Due, in tal senso, gli episodi integralmente ricostruiti dalla Polizia di Stato, datati 4 e 13 febbraio 2009. In entrambi i casi la banda non raggiunse lo scopo prefissato ma mise gravemente a rischio l’incolumità fisica dei componenti del sodalizio criminale e dei residenti. Il 4 febbraio, Giuffrè, Cirrincione e Di Maria presero di mira il bancomat della filiale della Banca Popolare di Lodi di via Barone della Scala ma, nonostante l’uso di gas acetilene e di una miccia imbevuta di liquido infiammabile, il bancomat bruciò semplicemente senza esplodere.
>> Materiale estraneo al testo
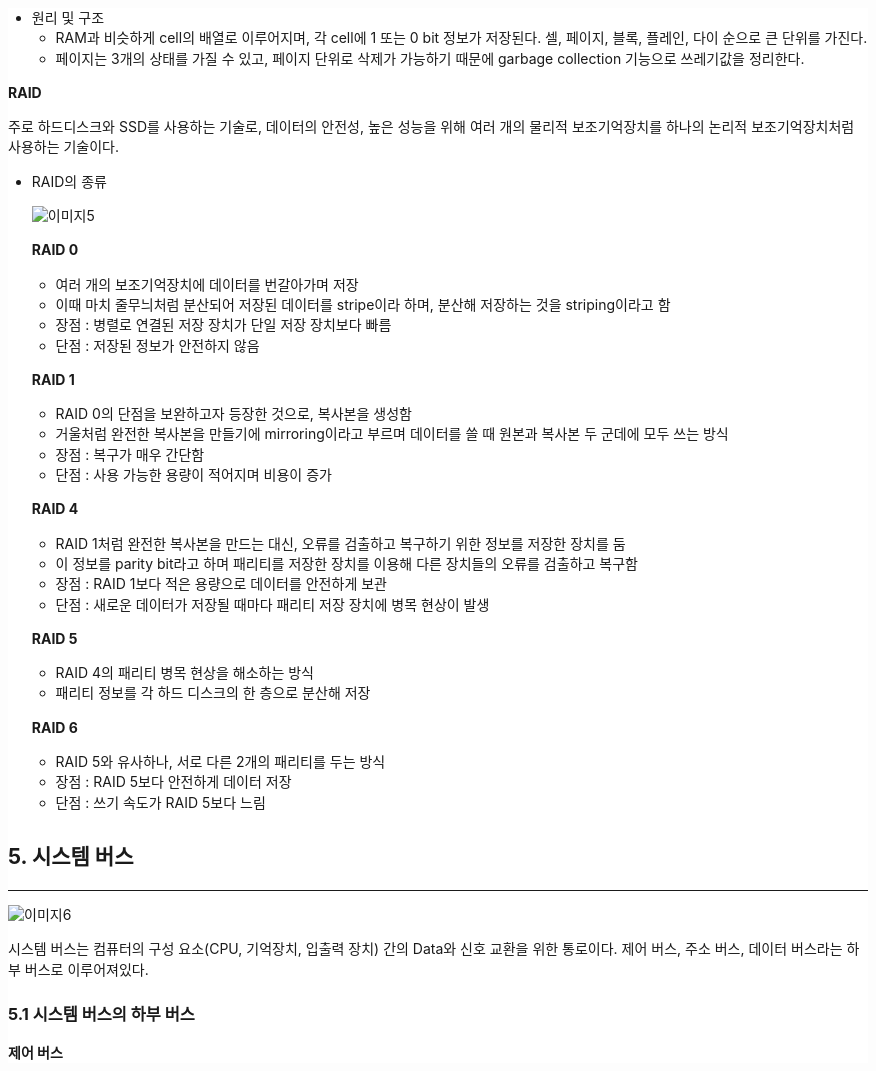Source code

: - 원리 및 구조
  - RAM과 비슷하게 cell의 배열로 이루어지며, 각 cell에 1 또는 0 bit 정보가 저장된다. 셀, 페이지, 블록, 플레인, 다이 순으로 큰 단위를 가진다.
  - 페이지는 3개의 상태를 가질 수 있고, 페이지 단위로 삭제가 가능하기 때문에 garbage collection 기능으로 쓰레기값을 정리한다.

**RAID**

주로 하드디스크와 SSD를 사용하는 기술로, 데이터의 안전성, 높은 성능을 위해 여러 개의 물리적 보조기억장치를 하나의 논리적 보조기억장치처럼 사용하는 기술이다.

- RAID의 종류

  ![이미지5](https://imgur.com/UO6qi72.png)

  **RAID 0**

  - 여러 개의 보조기억장치에 데이터를 번갈아가며 저장
  - 이때 마치 줄무늬처럼 분산되어 저장된 데이터를 stripe이라 하며, 분산해 저장하는 것을 striping이라고 함
  - 장점 : 병렬로 연결된 저장 장치가 단일 저장 장치보다 빠름
  - 단점 : 저장된 정보가 안전하지 않음

  **RAID 1**

  - RAID 0의 단점을 보완하고자 등장한 것으로, 복사본을 생성함
  - 거울처럼 완전한 복사본을 만들기에 mirroring이라고 부르며 데이터를 쓸 때 원본과 복사본 두 군데에 모두 쓰는 방식
  - 장점 : 복구가 매우 간단함
  - 단점 : 사용 가능한 용량이 적어지며 비용이 증가

  **RAID 4**

  - RAID 1처럼 완전한 복사본을 만드는 대신, 오류를 검출하고 복구하기 위한 정보를 저장한 장치를 둠
  - 이 정보를 parity bit라고 하며 패리티를 저장한 장치를 이용해 다른 장치들의 오류를 검출하고 복구함
  - 장점 : RAID 1보다 적은 용량으로 데이터를 안전하게 보관
  - 단점 : 새로운 데이터가 저장될 때마다 패리티 저장 장치에 병목 현상이 발생

  **RAID 5**

  - RAID 4의 패리티 병목 현상을 해소하는 방식
  - 패리티 정보를 각 하드 디스크의 한 층으로 분산해 저장

  **RAID 6**

  - RAID 5와 유사하나, 서로 다른 2개의 패리티를 두는 방식
  - 장점 : RAID 5보다 안전하게 데이터 저장
  - 단점 : 쓰기 속도가 RAID 5보다 느림

## 5. 시스템 버스

---

![이미지6](https://imgur.com/1o5Xdc9.png)

시스템 버스는 컴퓨터의 구성 요소(CPU, 기억장치, 입출력 장치) 간의 Data와 신호 교환을 위한 통로이다. 제어 버스, 주소 버스, 데이터 버스라는 하부 버스로 이루어져있다.

### 5.1 시스템 버스의 하부 버스

**제어 버스**
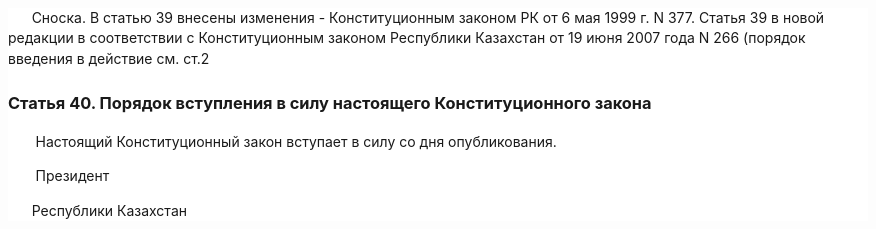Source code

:       Сноска. В статью 39 внесены изменения - Конституционным законом РК от 6 мая 1999 г. N 377. Статья 39 в новой редакции в соответствии с Конституционным законом Республики Казахстан от 19 июня 2007 года N 266 (порядок введения в действие см. ст.2

### Статья 40. Порядок вступления в силу настоящего Конституционного закона

       Настоящий Конституционный закон вступает в силу со дня опубликования.

       Президент

      Республики Казахстан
Ad agire materialmente fu Di Maria protetto alle spalle dai due complici che fecero da palo all’interno di una macchina posizionata a breve distanza.
Forse in ragione del precedente fallimento, ancora più rischioso fu il secondo tentativo, la notte del 13 febbraio 2009, presso l’ufficio postale di via Suor Maria  Dolores De Maio.
In questo caso ad agire furono il solito Di Maria, Giuffrè, Lo Verso e D’India.
Di Maria immise, attraverso la feritoia della cassa continua, una grossa quantità di acetilene tale da provocare una forte esplosione che mandò in frantumi una grossa porzione della facciata dell’ufficio postale e del bancomat ma non la sua parte interna, quella in cui era custodito il denaro. La deflagrazione ed il boato richiamarono naturalmente l’attenzione dei residenti che non tardarono ad avvisare il “113”.



Una volante della Polizia giunse in via Mater Dolorosa e trasse in arresto Di Maria che non si era voluto rassegnare al secondo fallimento. Di Maria fu bloccato dopo un improbabile tentativo di fuga con il volto ancora annerito dalla fuliggine dell’esplosione. Anche nei casi dei tentativi di furto ai bancomat, le indagini della Squadra Mobile hanno accertato come i colpi siano stati preceduti da accurati sopralluoghi volti a studiare la consistenza dei materiali da far esplodere per giungere al denaro. Numerose le precauzioni adottate anche in queste circostanze, non ultima quella di avere  effettuato le “visite” negli uffici interessati con oltre 24 ore di anticipo rispetto al colpo, cosicché le immagini registrate dalle telecamere a circuito chiuso sarebbero state automaticamente cancellate. I poliziotti ritengono che, per ciò che concerne i tentati furti ai bancomat, la mente e l’ideatore dei colpi sia stato D’India Marcello, capace di pianificare i blitz nei minimi dettagli, nonché di fornire strategie e luoghi di fuga ai complici che materialmente agirono sulle casse continue. E’ verosimile che gli arrestati si siano resi responsabili di altri tentati furti a bancomat ed efferate rapine registrate dalle Forze dell’Ordine negli ultimi mesi ed indagini sono in corso in tal senso.